Among those undiagnosed cases, a significant percentage of children younger than age 5 may die, suggesting a “worrisome, unrecognized global burden of childhood mortality” that points to the need for better diagnostic testing and early detection, says a study co-led by a School of Public Health researcher.

The study, in The Lancet Infectious Diseases, attempts to shed light on the hidden population of children with tuberculosis who die without receiving treatment. The research team analyzed past studies on tuberculosis to quantify the mortality impact of the “global failure” to diagnose and treat the disease in young children.

The authors found that, before the widespread availability of tuberculosis treatment, about one in five affected children—and 44 percent of children under age 5—died. Fatality rates among children with HIV, even those who received anti-tuberculosis treatment, were substantially higher.

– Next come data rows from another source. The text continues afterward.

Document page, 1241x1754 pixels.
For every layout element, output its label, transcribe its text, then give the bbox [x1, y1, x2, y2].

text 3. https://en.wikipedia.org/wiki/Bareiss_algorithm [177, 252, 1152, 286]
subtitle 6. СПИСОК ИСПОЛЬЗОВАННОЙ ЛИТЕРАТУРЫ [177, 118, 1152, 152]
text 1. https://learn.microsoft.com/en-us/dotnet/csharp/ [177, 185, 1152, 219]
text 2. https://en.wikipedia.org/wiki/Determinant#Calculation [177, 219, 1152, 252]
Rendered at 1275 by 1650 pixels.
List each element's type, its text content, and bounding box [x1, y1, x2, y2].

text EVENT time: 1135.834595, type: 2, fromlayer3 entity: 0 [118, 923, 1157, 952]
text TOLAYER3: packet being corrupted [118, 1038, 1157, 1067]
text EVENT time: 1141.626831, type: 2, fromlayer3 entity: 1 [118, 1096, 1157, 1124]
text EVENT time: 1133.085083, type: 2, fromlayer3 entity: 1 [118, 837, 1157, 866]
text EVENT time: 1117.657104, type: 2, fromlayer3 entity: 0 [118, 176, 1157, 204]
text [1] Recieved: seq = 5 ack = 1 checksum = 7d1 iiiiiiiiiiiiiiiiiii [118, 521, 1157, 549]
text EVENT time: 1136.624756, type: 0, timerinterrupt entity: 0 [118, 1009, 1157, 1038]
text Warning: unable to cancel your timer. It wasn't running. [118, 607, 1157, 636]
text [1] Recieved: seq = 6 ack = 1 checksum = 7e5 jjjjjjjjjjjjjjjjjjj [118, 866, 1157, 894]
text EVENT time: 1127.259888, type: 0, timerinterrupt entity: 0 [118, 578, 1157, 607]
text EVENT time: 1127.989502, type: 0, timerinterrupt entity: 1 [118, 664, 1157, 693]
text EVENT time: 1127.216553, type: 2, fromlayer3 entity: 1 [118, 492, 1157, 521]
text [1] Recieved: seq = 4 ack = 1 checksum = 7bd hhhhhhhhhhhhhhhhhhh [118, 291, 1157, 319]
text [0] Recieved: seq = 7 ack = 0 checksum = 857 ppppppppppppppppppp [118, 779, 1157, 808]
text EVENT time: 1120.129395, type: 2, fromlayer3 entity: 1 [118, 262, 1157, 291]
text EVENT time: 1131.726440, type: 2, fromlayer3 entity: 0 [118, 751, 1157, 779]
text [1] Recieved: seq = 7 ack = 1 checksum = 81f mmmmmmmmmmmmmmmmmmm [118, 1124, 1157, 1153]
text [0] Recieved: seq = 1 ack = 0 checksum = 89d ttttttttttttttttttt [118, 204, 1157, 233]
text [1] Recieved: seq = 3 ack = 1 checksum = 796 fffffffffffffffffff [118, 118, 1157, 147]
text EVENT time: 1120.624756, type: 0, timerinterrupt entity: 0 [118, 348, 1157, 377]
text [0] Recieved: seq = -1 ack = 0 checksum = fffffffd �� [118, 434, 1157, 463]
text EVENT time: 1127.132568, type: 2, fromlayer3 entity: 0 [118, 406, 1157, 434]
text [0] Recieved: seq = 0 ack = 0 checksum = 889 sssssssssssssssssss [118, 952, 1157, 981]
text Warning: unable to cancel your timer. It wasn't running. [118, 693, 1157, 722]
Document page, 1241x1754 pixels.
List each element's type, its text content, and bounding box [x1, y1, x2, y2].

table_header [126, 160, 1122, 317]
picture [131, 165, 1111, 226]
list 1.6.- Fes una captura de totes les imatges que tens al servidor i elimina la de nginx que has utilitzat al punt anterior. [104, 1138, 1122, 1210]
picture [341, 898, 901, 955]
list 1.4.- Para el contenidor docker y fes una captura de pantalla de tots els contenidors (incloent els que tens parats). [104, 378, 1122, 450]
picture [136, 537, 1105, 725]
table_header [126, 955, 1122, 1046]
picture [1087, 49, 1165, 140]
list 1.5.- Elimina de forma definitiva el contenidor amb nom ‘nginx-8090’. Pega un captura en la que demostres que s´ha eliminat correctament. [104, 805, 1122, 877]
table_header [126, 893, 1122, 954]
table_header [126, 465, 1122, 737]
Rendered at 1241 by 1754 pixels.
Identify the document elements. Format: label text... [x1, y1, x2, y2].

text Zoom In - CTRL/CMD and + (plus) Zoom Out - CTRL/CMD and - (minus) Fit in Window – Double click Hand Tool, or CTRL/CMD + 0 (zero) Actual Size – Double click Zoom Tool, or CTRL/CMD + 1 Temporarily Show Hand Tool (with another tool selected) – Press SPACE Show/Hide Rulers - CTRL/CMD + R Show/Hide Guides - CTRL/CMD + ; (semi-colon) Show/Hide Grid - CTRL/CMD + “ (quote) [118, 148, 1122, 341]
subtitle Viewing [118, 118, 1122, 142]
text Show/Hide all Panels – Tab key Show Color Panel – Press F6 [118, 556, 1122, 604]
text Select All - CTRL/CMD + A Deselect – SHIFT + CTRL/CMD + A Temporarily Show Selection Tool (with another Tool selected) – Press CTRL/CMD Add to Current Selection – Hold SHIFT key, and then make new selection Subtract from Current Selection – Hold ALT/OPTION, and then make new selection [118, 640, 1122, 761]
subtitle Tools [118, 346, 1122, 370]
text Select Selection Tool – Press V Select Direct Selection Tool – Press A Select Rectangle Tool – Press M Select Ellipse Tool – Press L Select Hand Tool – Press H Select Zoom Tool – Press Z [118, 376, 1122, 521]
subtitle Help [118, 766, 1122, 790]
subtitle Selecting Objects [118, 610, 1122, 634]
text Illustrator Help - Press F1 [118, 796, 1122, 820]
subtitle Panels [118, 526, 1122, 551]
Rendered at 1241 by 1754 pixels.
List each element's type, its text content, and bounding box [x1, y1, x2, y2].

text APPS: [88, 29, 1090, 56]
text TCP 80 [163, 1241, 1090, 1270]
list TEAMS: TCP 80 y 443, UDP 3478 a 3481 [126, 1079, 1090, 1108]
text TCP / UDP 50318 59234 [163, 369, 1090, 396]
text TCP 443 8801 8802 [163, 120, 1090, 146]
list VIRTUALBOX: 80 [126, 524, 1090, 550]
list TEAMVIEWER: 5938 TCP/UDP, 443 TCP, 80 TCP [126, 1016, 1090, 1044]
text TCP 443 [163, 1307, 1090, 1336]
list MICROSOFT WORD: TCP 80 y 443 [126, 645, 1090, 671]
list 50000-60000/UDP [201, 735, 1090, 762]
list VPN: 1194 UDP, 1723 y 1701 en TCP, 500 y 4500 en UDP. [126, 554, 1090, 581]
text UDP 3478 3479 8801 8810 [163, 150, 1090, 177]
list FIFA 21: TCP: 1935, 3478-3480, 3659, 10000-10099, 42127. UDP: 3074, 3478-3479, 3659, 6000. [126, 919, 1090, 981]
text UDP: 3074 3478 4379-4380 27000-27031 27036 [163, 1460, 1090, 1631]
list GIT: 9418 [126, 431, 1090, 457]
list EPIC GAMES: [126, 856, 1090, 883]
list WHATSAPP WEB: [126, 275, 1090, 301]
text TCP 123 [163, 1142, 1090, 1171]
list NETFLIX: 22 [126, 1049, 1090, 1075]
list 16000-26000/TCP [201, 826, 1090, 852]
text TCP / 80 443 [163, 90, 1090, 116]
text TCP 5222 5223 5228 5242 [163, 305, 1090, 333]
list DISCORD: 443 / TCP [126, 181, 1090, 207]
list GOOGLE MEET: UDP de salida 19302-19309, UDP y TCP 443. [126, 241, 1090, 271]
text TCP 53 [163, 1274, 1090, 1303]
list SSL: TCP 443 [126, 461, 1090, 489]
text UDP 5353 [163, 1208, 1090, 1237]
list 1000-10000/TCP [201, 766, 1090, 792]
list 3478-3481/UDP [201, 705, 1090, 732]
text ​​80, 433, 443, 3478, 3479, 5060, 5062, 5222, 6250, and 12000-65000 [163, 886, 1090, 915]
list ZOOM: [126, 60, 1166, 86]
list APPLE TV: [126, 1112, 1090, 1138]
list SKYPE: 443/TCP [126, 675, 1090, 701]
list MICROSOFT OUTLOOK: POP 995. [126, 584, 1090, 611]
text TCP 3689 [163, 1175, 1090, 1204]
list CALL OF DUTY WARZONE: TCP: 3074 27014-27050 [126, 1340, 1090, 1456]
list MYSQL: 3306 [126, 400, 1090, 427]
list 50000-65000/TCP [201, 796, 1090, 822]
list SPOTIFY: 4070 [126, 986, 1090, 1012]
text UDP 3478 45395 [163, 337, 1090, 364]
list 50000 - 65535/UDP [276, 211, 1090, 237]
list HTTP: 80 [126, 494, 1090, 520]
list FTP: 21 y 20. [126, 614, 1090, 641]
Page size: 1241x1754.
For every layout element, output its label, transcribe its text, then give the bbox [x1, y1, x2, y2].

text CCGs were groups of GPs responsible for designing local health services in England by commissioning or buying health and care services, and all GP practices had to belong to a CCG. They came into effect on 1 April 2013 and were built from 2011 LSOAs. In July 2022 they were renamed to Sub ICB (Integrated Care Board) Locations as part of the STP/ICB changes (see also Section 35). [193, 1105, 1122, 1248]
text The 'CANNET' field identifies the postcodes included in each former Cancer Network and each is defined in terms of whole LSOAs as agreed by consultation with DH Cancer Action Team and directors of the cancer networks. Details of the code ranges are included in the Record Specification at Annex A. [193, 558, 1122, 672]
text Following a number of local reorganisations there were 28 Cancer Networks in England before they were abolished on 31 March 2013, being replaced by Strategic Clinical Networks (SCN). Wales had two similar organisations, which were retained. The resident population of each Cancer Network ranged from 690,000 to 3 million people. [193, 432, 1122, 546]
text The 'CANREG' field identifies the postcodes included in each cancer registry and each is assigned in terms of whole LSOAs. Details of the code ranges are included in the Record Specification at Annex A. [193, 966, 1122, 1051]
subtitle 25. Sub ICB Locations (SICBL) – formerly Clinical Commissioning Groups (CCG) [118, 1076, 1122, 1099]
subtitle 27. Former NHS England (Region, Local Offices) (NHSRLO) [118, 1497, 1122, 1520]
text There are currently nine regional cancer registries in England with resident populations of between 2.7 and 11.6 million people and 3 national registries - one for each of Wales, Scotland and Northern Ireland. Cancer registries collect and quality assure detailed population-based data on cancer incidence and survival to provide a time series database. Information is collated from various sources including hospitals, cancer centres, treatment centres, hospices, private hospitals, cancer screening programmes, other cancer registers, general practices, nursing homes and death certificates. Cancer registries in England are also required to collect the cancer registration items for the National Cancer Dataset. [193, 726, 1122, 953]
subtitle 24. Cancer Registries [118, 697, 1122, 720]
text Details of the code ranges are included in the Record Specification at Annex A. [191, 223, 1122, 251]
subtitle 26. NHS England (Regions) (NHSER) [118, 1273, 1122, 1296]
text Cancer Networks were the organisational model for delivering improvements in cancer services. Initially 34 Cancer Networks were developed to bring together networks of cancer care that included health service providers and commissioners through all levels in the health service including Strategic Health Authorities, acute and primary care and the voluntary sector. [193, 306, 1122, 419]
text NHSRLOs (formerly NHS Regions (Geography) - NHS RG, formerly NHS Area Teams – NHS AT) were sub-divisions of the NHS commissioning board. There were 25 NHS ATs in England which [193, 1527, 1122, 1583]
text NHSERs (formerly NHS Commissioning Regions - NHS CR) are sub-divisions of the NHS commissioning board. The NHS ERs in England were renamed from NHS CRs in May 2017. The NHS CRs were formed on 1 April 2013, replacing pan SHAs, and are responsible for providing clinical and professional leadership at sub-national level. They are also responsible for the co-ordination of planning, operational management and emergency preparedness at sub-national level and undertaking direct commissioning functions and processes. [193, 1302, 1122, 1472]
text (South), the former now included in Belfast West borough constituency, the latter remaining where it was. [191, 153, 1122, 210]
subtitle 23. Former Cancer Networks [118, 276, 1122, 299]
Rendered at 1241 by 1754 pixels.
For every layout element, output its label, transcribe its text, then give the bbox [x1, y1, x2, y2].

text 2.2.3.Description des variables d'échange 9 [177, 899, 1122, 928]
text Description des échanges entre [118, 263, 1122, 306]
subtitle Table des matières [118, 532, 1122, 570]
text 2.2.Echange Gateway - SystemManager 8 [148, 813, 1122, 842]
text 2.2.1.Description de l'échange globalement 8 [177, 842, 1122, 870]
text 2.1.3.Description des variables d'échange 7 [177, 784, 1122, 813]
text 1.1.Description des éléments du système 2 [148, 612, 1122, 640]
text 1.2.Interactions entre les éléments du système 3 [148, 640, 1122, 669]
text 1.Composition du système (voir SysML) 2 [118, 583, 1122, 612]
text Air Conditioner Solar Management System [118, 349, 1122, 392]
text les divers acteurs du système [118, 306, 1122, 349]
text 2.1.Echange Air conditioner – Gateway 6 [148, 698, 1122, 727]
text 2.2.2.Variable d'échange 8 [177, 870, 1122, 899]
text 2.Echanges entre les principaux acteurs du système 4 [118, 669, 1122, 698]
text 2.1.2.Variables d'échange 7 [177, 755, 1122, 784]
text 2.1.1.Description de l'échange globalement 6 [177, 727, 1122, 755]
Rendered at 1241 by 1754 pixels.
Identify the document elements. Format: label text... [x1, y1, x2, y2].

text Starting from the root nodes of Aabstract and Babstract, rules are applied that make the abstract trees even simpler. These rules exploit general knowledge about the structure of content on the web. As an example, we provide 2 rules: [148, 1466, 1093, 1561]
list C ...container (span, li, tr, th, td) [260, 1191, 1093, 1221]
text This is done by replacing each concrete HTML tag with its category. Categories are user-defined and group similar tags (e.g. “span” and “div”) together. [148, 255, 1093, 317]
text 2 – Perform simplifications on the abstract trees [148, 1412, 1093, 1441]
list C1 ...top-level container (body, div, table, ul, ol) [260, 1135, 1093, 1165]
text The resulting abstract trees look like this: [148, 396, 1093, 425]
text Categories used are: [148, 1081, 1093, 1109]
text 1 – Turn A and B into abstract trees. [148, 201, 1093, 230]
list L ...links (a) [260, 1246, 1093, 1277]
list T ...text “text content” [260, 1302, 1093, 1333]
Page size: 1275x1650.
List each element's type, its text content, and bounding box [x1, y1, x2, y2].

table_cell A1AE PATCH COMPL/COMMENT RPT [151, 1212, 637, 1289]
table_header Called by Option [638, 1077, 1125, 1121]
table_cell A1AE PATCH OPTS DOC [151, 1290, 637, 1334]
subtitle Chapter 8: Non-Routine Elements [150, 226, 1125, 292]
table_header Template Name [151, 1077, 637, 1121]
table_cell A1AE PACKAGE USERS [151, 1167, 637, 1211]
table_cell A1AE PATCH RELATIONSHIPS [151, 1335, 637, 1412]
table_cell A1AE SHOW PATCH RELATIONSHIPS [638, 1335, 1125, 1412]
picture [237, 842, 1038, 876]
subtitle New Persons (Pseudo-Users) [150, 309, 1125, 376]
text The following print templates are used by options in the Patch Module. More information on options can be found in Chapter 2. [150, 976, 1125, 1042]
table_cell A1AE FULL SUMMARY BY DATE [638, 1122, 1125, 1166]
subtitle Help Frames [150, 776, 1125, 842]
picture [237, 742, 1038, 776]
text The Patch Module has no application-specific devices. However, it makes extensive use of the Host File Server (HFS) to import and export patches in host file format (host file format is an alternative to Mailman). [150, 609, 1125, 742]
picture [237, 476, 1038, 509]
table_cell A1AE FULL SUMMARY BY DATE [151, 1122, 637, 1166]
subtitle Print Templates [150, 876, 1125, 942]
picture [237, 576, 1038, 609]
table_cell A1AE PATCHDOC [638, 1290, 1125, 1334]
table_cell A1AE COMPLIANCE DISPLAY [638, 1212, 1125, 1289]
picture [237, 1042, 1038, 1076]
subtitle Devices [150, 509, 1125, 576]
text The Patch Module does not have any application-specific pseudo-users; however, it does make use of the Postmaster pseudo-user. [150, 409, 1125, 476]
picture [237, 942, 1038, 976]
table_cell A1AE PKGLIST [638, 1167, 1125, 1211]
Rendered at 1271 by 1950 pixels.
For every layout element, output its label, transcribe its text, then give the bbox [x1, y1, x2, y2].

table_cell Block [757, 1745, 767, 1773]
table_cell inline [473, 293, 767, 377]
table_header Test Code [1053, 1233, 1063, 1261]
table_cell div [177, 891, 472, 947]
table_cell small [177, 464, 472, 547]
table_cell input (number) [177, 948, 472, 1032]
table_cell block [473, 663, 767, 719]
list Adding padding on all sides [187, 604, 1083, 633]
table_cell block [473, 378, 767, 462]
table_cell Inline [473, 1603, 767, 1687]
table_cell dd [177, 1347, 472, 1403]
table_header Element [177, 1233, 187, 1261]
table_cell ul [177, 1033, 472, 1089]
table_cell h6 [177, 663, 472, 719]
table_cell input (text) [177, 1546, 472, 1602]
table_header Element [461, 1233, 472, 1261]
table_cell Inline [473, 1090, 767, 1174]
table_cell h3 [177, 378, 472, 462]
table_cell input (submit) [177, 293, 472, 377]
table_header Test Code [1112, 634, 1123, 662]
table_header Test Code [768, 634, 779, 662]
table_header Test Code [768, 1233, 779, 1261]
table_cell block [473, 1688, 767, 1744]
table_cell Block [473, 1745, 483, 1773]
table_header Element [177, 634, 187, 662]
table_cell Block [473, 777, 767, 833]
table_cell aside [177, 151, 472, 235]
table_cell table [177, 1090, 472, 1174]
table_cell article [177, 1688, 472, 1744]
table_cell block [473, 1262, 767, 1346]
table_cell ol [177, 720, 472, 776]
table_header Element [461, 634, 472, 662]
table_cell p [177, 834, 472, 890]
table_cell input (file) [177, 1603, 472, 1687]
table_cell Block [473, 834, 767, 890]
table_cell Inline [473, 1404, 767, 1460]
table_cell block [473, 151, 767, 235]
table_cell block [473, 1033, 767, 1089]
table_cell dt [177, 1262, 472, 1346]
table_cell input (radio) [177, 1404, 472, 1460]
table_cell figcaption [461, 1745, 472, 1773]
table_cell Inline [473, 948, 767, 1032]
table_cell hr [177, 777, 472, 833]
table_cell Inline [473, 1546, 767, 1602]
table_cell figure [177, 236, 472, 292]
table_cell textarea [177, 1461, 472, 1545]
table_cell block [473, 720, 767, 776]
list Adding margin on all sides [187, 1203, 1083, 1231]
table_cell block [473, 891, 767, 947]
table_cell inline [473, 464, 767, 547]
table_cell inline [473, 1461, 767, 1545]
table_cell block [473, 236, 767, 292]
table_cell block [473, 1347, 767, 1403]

The researchers noted that the 44 percent mortality rate among young children in the “pre-treatment era” was much higher than the death rate of about 2 percent of children under age 5 today who receive treatment.

“Our findings point to a large and invisible burden of preventable child deaths related to tuberculosis, particularly in areas with uncontrolled tuberculosis transmission where children have poor access to appropriate care,” the study says.

The research team urged development of effective diagnostic tools for young children, saying traditional “sputum smear microscopy and culture methods” have poor sensitivity in children.

“In the absence of sensitive diagnostic tools, the most important strategies that programs can deploy are empirical treatment of young children in whom tuberculosis is clinically suspected, and extensive use of preventive therapy in vulnerable children in close contact with an infectious case of tuberculosis,” the researchers write.

The study was led by Helen Jenkins, an assistant professor of biostatistics, and Courtney Yuen, an instructor in global health and social medicine at Harvard Medical School. Other contributors were from Brigham and Women’s Hospital; Beth Israel Deaconess Medical Center; Stellenbosch University in Cape Town, South Africa; and the University of Sydney in Australia.

Funding came from the National Institutes of Health and Janssen Global Public Health.